▶ _YOUR ASSIGNMENT_
Set down the final stretch of the data, from the line that holds "I would like an answer to this: Follow" through the last line, both included, with pictures left out.

Saved entries
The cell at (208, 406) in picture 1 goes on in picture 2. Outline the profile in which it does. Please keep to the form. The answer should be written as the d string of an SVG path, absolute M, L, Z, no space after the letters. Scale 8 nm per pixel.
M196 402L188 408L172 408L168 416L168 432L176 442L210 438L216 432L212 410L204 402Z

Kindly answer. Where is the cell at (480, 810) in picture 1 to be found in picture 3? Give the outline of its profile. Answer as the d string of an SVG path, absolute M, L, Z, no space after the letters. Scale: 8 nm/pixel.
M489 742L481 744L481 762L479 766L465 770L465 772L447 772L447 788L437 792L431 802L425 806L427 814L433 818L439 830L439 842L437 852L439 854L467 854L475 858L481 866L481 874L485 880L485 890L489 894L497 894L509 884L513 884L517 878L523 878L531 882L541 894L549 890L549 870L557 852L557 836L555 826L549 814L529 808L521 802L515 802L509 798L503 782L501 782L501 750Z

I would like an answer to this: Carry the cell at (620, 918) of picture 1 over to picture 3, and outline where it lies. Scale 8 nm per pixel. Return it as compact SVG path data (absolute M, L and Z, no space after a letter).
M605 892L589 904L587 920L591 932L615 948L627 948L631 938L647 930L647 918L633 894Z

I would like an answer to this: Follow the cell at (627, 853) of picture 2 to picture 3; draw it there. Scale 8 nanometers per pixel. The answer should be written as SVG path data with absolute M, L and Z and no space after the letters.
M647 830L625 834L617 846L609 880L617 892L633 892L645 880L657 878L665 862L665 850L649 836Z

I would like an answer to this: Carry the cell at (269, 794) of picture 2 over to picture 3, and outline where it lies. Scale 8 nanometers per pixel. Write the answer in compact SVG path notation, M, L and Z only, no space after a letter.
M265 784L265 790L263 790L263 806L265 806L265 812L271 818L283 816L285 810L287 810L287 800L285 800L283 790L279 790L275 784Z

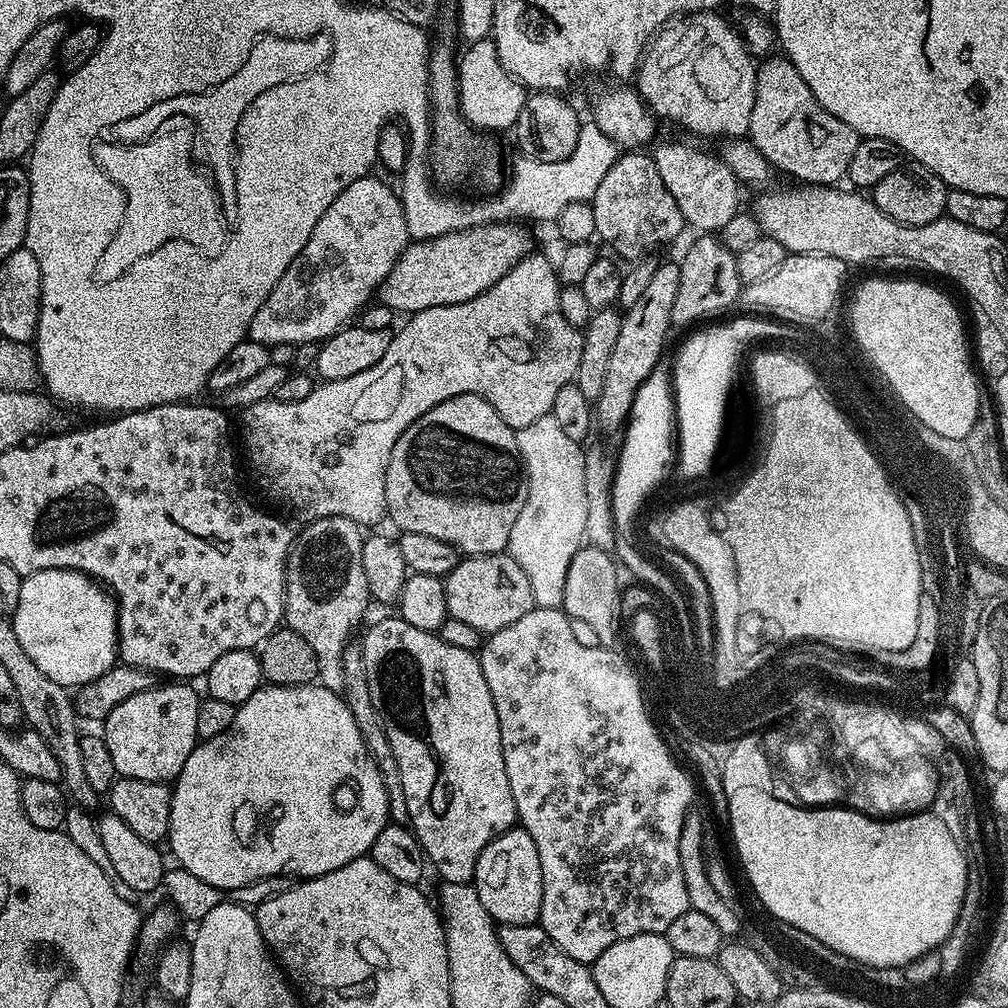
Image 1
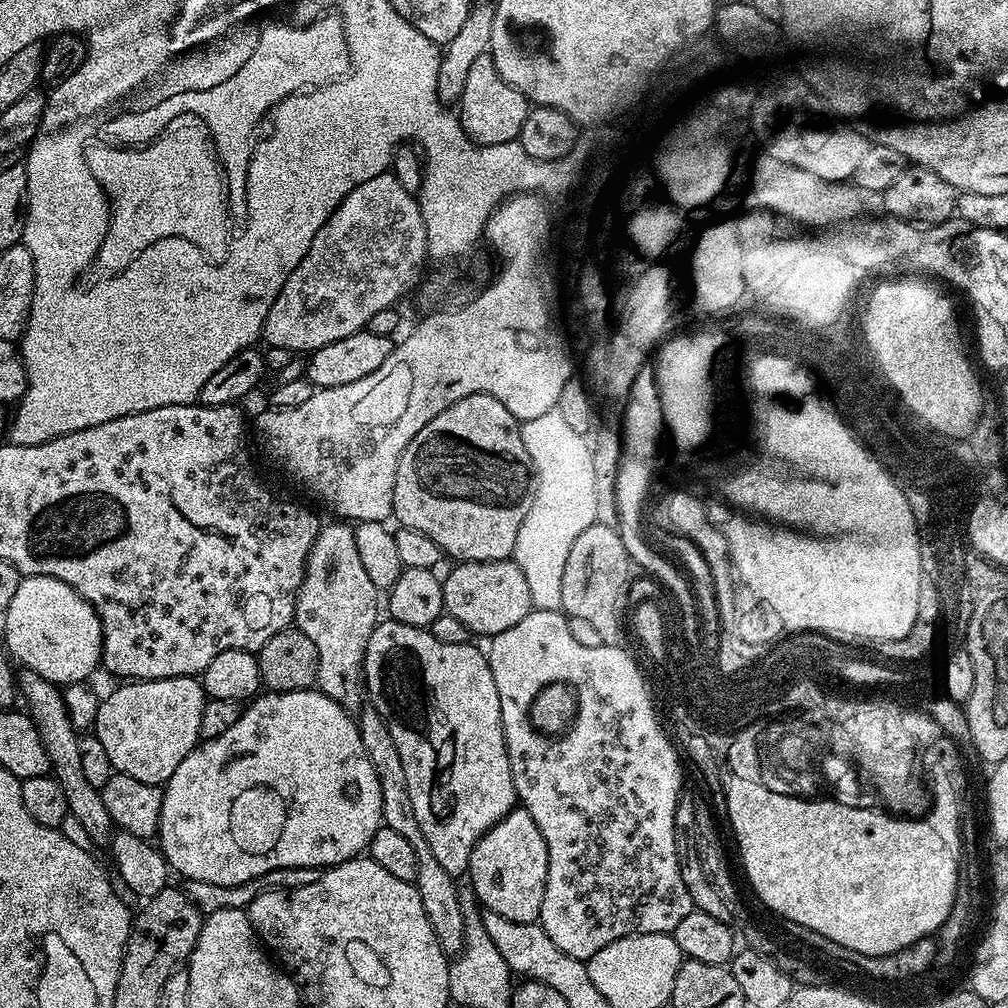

▶ _RESULT OF THIS TASK_
I would like an answer to this: Follow the cell at (627, 853) of picture 2 to picture 3; draw it there. Scale 8 nanometers per pixel. The answer should be written as SVG path data with absolute M, L and Z and no space after the letters.
M647 830L625 834L617 846L609 880L617 892L633 892L645 880L657 878L665 862L665 850L649 836Z

I would like an answer to this: Carry the cell at (269, 794) of picture 2 over to picture 3, and outline where it lies. Scale 8 nanometers per pixel. Write the answer in compact SVG path notation, M, L and Z only, no space after a letter.
M265 784L265 790L263 790L263 806L265 806L265 812L271 818L283 816L285 810L287 810L287 800L285 800L283 790L279 790L275 784Z

Image 1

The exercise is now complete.